Review of the new Neil Murray album by RUSSELL GUY
 
I picked up the new Neil Murray CD at the post office and sat down at a café to read the lyrics. Neil has published several memorable books of poetry over the past two or three decades. Indeed, he sometimes graces a live performance with a recitation.
 
It didn’t take me long to slip the CD, Bring Thunder and Rain into the car stereo and head home.  The opener is a song he wrote for the ground-breaking Warumpi Band, of which he was a founding member at Papunya in the early 80s and not previously recorded.
 
Those of us who witnessed that band can hear the driving energy that was a part of their success in this song about a deadbeat without a chance, urged to turn his life around.
 
Wait For Thee, the second track is Gospel, with backing singers who take it to the river.  If this is somewhat of a surprise, Neil is no atheist; he’s a fatalist in the philosophical sense, believing in destination and he explores this theme further in Whispering Casuarina, a song that was recently picked up by ABC national radio.
 
The songs washed over me as he revisited the history of Australia’s Settlement, positing it with the wash-up of our colonial past, not just reflecting on what kind of future Australia has, but its destiny.
 
These are big questions, but as far as singer songwriters go, Neil Murray has been described as “one of our most courageous.” In Nothing I Did, a conversation with his child, you can hear an edge of warning about what is important to children.  This is a stand-out track, musically and lyrically – a heavyweight groove that packs a punch in a soul-stretching album.
 
Neil Murray has a huge future as a concert artist. He could fill the Opera House with his songs and I hope one day to see it, but for now, he’s carving out a living, honing his craft on long stretches of highway: stopping “at a river to quench my thirst, grooves on a stone told me I wasn’t the first, well the tribes were smashed and scattered to the wind, eons of lives played on these banks, the spirit still flows in a woman’s flanks and the babies keep getting born, along the Kidman Way.”
 
He describes how he came to write Wait For Thee when influenced as a child listening to the radio, thinking that it was “a happy place to be”.
 
Throughout Bring Thunder and Rain there’s a perception that the singer is looking for that place and he leaves us with the feeling that it’s a place where we all want the best for each other.

4 COMMENTS

  1. Oh – the touch of Gospel doesn’t surprise me.
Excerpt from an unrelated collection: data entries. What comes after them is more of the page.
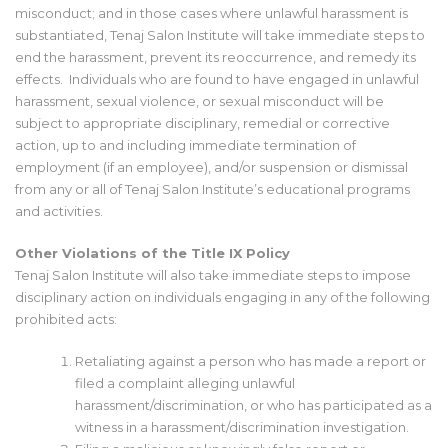
misconduct; and in those cases where unlawful harassment is
substantiated, Tenaj Salon Institute will take immediate steps to
end the harassment, prevent its reoccurrence, and remedy its
effects. Individuals who are found to have engaged in unlawful
harassment, sexual violence, or sexual misconduct will be
subject to appropriate disciplinary, remedial or corrective
action, up to and including immediate termination of
employment (if an employee), and/or suspension or dismissal
from any or all of Tenaj Salon Institute’s educational programs
and activities.
Other Violations of the Title IX Policy
Tenaj Salon Institute will also take immediate steps to impose
disciplinary action on individuals engaging in any of the following
prohibited acts:
Retaliating against a person who has made a report or
filed a complaint alleging unlawful
harassment/discrimination, or who has participated as a
witness in a harassment/discrimination investigation.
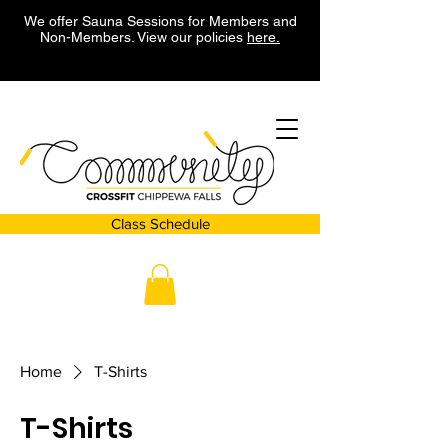
We offer Sauna Sessions for Members and
Non-Members. View our policies
here.
Class Schedule
Home
T-Shirts
T-Shirts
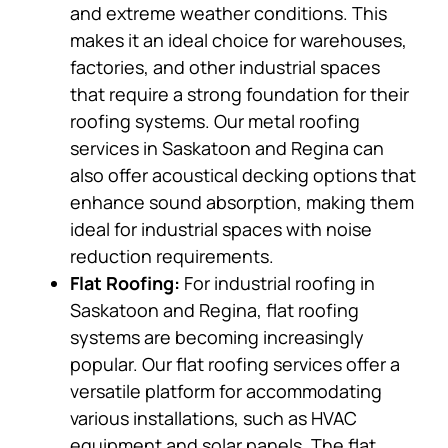
and extreme weather conditions. This
makes it an ideal choice for warehouses,
factories, and other industrial spaces
that require a strong foundation for their
roofing systems. Our metal roofing
services in Saskatoon and Regina can
also offer acoustical decking options that
enhance sound absorption, making them
ideal for industrial spaces with noise
reduction requirements.
Flat Roofing:
For industrial roofing in
Saskatoon and Regina, flat roofing
systems are becoming increasingly
popular. Our flat roofing services offer a
versatile platform for accommodating
various installations, such as HVAC
equipment and solar panels. The flat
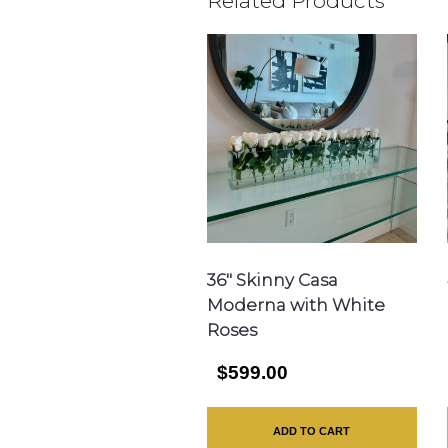
Related Products
36″ Skinny Casa
Moderna with White
Roses
$599.00
ADD TO CART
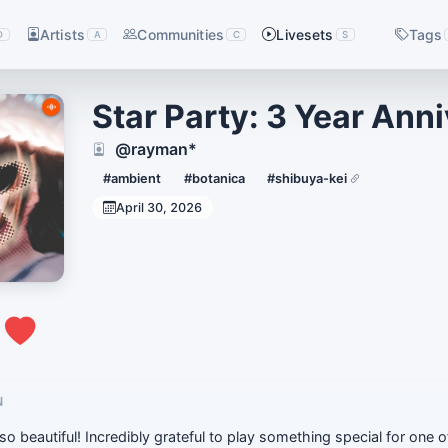
Artists
Communities
Livesets
Tags
D
A
C
S
Star Party: 3 Year Ann
@rayman*
#ambient
#botanica
#shibuya-kei
April 30, 2026
0
N
so beautiful! Incredibly grateful to play something special for one o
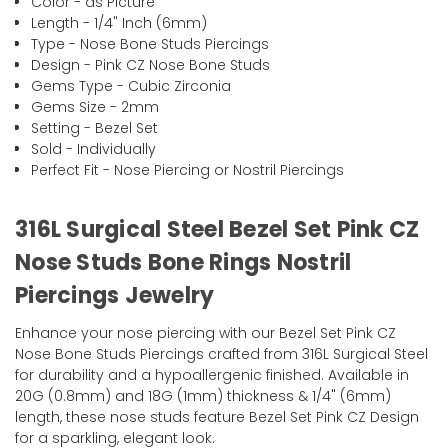
Color - as Picture
Length - 1/4" Inch (6mm)
Type - Nose Bone Studs Piercings
Design - Pink CZ Nose Bone Studs
Gems Type - Cubic Zirconia
Gems Size - 2mm
Setting - Bezel Set
Sold - Individually
Perfect Fit - Nose Piercing or Nostril Piercings
316L Surgical Steel Bezel Set Pink CZ
Nose Studs Bone Rings Nostril
Piercings Jewelry
Enhance your nose piercing with our Bezel Set Pink CZ
Nose Bone Studs Piercings crafted from 316L Surgical Steel
for durability and a hypoallergenic finished. Available in
20G (0.8mm) and 18G (1mm) thickness & 1/4" (6mm)
length, these nose studs feature Bezel Set Pink CZ Design
for a sparkling, elegant look.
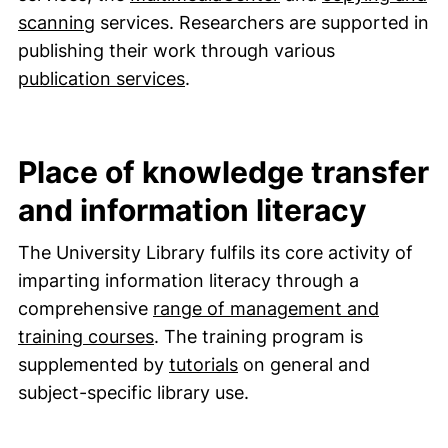
scanning
services. Researchers are supported in
publishing their work through various
(external link, opens in a new
publication services
.
Place of knowledge transfer
and information literacy
The University Library fulfils its core activity of
imparting information literacy through a
comprehensive
range of management and
training courses
. The training program is
(external link, opens in
supplemented by
tutorials
on general and
subject-specific library use.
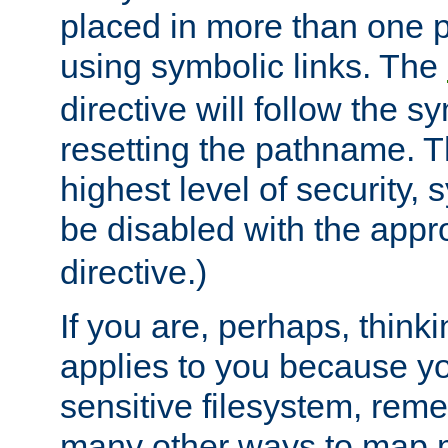
placed in more than one pa
using symbolic links. The
directive will follow the s
resetting the pathname. Th
highest level of security, 
be disabled with the appr
directive.)
If you are, perhaps, thinki
applies to you because y
sensitive filesystem, rem
many other ways to map 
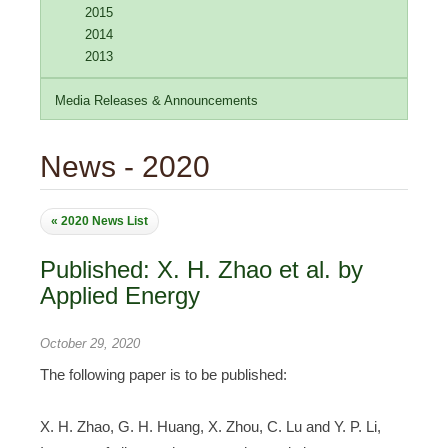
2015
2014
2013
Media Releases & Announcements
News - 2020
« 2020 News List
Published: X. H. Zhao et al. by
Applied Energy
October 29, 2020
The following paper is to be published:
X. H. Zhao, G. H. Huang, X. Zhou, C. Lu and Y. P. Li,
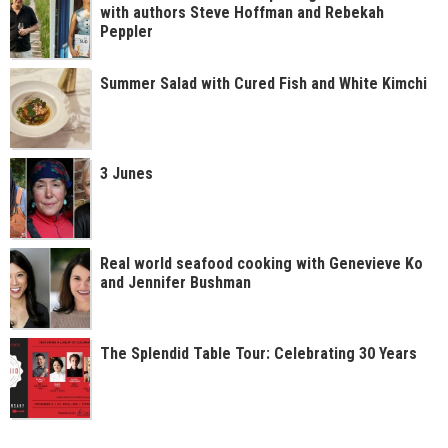
with authors Steve Hoffman and Rebekah
Peppler
Summer Salad with Cured Fish and White Kimchi
3 Junes
Real world seafood cooking with Genevieve Ko
and Jennifer Bushman
The Splendid Table Tour: Celebrating 30 Years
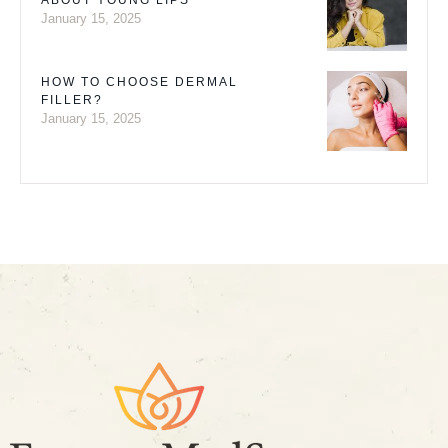
ABOUT YOUNG LIPS
January 15, 2025
HOW TO CHOOSE DERMAL
FILLER?
January 15, 2025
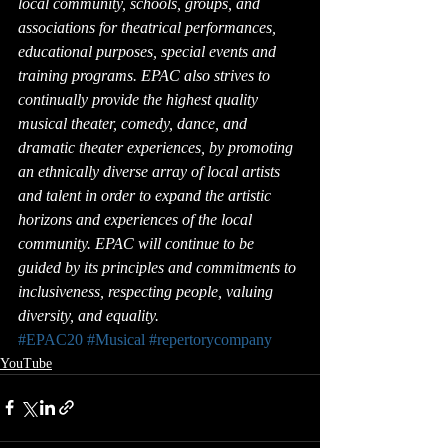
local community, schools, groups, and 
associations for theatrical performances, 
educational purposes, special events and 
training programs. EPAC also strives to 
continually provide the highest quality 
musical theater, comedy, dance, and 
dramatic theater experiences, by promoting 
an ethnically diverse array of local artists 
and talent in order to expand the artistic 
horizons and experiences of the local 
community. EPAC will continue to be 
guided by its principles and commitments to 
inclusiveness, respecting people, valuing 
diversity, and equality.
#EPAC20
#Musical
#repertorycompany
YouTube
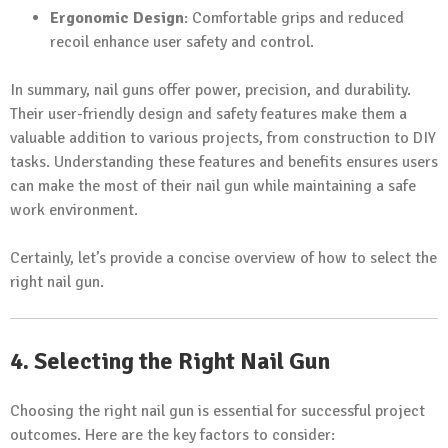
Ergonomic Design
: Comfortable grips and reduced
recoil enhance user safety and control.
In summary, nail guns offer power, precision, and durability.
Their user-friendly design and safety features make them a
valuable addition to various projects, from construction to DIY
tasks. Understanding these features and benefits ensures users
can make the most of their nail gun while maintaining a safe
work environment.
Certainly, let’s provide a concise overview of how to select the
right nail gun.
4. Selecting the Right Nail Gun
Choosing the right nail gun is essential for successful project
outcomes. Here are the key factors to consider:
I’ve heard that in Neil’s music before, as others may have done too. I love his deep, meaningful words which seem to come from his experiences in life. Travel well Neil!
    Paul’s Mum, Cindy.

  2. @ Edan Baxter. Posted May 13, 2014 at 12:11 pm
    Thanks for helping to keep Community Radio on-air, Edan. “Doublejay/Triplejay” celebrates its 40th anniversary next year. 8CCC is not far behind. I look forward to the party! And to hearing Neil’s news CD at 102.1.

  3. Great review and very good to hear the Neil has released the new LP in CD format. Last I had heard was that it was only being released as a download (whatever that is!)